En prenant sa mission à coeur, elle est loin d’imaginer ce qui l’attend, la menace d’un conflit social alors que l’entreprise s’apprête à lancer un projet phare ; le harcèlement sexuel ; les petits arrangements de l’équipe pionnière ; les postures syndicales, « ce jeu complexe à comprendre pour un néophyte » ou encore le durcissement de l’organisation majoritaire…

Un Codir trop fermé, des syndicats préoccupés par leur représentativité

Elle étrille au passage les travers de la gouvernance, « le fonctionnement en vase clos au sein du Codir » sans concertation, ni échange avec le personnel, l’éloignement des élus du personnel du terrain, trop attachés à défendre leur représentativité, qui discutent de sujets qui « ne répondent pas vraiment aux préoccupations des salariés ». Ou encore le « reporting » incessant devenu le seul outil de management…

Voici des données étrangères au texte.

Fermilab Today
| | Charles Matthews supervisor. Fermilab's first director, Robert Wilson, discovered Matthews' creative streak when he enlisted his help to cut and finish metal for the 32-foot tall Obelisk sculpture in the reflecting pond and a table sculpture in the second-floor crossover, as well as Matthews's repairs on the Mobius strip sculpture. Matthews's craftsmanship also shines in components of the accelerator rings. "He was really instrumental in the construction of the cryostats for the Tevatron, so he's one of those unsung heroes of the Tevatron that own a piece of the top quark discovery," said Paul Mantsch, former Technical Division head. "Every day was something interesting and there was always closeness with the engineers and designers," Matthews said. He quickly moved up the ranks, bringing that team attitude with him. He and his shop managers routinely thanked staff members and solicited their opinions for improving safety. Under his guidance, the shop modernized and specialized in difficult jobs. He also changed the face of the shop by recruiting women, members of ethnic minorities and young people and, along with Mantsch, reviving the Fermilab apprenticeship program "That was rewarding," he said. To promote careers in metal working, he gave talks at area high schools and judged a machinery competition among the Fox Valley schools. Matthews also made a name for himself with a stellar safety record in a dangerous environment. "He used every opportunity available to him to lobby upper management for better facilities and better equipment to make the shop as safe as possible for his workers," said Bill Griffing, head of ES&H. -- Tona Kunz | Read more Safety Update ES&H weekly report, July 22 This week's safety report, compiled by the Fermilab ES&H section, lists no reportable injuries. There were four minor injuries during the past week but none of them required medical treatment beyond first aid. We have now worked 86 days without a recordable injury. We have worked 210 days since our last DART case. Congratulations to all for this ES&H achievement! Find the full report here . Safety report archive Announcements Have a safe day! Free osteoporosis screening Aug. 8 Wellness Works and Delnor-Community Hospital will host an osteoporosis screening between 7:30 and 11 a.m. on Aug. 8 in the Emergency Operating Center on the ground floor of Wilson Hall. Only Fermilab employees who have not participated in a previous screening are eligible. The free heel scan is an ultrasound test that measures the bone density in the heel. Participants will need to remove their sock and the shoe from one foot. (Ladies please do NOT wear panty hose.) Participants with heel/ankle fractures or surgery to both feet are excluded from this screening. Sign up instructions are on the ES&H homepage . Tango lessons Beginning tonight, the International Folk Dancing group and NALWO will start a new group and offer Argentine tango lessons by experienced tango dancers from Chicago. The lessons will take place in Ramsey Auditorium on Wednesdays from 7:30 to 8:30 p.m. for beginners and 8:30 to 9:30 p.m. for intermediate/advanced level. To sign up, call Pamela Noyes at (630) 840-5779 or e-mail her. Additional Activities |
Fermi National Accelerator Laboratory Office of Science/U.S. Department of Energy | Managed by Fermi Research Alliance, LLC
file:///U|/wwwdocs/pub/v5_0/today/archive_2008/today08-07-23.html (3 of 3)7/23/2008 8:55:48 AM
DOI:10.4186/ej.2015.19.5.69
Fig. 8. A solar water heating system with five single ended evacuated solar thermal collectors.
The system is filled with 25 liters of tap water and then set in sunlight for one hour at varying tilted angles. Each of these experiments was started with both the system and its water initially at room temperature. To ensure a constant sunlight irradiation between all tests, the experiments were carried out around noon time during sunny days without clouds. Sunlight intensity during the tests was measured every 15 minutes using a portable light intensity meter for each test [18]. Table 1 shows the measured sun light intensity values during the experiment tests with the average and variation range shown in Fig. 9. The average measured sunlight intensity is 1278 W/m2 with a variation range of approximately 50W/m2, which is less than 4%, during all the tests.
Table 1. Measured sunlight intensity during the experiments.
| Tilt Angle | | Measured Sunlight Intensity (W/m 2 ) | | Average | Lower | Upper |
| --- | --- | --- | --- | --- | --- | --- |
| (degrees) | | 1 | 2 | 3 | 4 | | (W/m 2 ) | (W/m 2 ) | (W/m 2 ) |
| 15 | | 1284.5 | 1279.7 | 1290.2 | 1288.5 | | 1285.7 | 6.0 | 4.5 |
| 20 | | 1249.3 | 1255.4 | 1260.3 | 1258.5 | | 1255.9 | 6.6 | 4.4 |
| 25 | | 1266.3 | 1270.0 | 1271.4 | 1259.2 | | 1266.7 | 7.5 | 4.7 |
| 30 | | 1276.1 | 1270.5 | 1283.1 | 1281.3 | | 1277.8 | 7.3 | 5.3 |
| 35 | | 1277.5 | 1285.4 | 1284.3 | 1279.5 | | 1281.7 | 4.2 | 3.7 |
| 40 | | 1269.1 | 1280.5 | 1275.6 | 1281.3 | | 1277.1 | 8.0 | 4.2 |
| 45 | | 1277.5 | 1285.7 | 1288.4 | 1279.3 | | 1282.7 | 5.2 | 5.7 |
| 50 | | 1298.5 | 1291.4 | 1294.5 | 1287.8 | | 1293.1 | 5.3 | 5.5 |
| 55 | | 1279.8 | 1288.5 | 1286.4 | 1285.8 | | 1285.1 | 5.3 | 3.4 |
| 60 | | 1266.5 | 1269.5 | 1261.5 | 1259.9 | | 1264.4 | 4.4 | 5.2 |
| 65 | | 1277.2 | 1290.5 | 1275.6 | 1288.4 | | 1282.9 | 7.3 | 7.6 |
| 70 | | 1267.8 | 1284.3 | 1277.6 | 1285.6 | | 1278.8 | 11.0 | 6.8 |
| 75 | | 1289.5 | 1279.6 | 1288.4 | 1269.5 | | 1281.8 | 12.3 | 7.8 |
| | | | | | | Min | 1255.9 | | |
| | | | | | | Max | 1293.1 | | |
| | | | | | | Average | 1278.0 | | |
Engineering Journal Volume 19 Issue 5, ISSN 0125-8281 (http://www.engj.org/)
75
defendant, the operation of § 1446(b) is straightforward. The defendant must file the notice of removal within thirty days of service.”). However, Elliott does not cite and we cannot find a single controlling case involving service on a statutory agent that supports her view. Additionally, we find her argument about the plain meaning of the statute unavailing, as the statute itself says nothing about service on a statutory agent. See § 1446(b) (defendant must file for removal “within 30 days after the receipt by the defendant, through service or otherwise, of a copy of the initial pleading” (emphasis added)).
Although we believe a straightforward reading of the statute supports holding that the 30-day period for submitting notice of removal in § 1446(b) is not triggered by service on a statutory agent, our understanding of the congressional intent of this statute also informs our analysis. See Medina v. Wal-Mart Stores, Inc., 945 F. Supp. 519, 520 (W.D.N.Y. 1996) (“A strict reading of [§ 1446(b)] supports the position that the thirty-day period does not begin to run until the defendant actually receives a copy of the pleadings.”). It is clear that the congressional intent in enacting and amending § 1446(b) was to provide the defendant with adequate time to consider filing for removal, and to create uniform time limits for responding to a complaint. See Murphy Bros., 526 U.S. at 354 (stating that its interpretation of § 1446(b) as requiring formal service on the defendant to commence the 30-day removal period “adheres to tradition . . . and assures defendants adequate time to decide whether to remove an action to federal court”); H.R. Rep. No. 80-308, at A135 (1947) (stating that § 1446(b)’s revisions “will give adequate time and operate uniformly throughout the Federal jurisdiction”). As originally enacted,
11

Le roman donne également la vedette à un secrétaire national d’une organisation syndicale, Pierre, avec qui la DRH entretient une relation amoureuse. Duo incompatible ? La romancière conjugue ici vie professionnelle et vie personnelle pour établir un parallèle saisissant entre les deux fonctions qui « loin de s’opposer, partagent souvent les mêmes enjeux ».

L’occasion pour cette experte des relations sociales de livrer sa propre vision du métier : « la fonction RH s’est éloignée des préoccupations des personnes pour se focaliser sur les process ou dire le droit ». « Quel temps perdu à ne gérer les RH que comme des process, parler CPA, CPF, C3P ou RPS, tous ces acronymes dont j’oublie moi-même la signification. On ne parle plus de collectif de travail ; on ne se préoccupe pas non plus des salariés ».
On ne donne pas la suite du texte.